Metadata-Version: 2.1
Name: dapla-statbank-client
Version: 0.0.10
Summary: Handles data transfer Statbank <-> Dapla for Statistics Norway
License: MIT
Author: Statistics Norway
Requires-Python: >=3.10,<4.0
Classifier: License :: OSI Approved :: MIT License
Classifier: Programming Language :: Python :: 3
Classifier: Programming Language :: Python :: 3.10
Classifier: Programming Language :: Python :: 3.11
Requires-Dist: IPython (>=8.5.0,<9.0.0)
Requires-Dist: dapla-toolbelt (>=1.3.3,<2.0.0)
Requires-Dist: ipywidgets (>=8.0.2,<9.0.0)
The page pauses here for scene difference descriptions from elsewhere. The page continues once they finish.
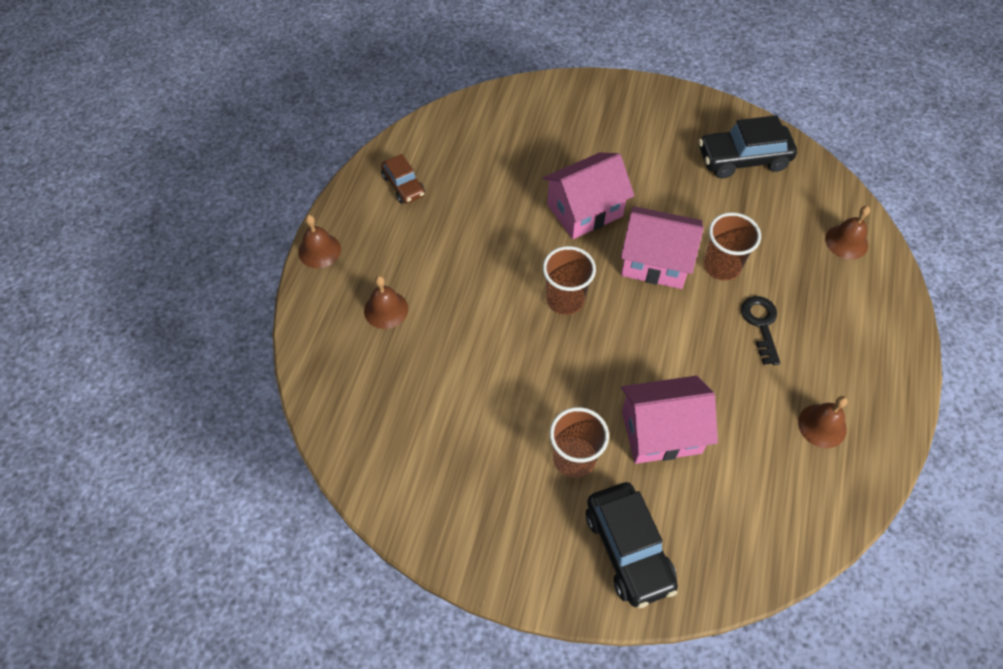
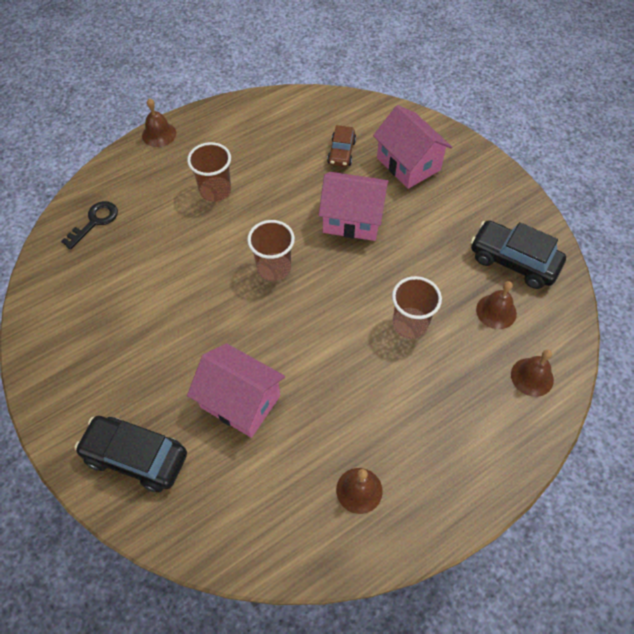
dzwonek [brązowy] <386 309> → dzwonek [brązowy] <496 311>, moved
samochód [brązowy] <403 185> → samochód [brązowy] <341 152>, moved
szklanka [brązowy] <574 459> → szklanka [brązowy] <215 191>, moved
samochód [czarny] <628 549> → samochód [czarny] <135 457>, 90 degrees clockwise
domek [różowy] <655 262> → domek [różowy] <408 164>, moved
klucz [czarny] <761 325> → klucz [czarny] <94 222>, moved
Requires-Dist: pandas (>=1.5.0,<2.0.0)
Requires-Dist: pyjstat (>=2.3.0,<3.0.0)
Requires-Dist: requests (>=2.28.1,<3.0.0)
Description-Content-Type: text/markdown

# dapla-statbank-client
Used internally by SSB (Statistics Norway).
Validates and transfers data from Dapla to Statbank.
Gets data from public and internal statbank.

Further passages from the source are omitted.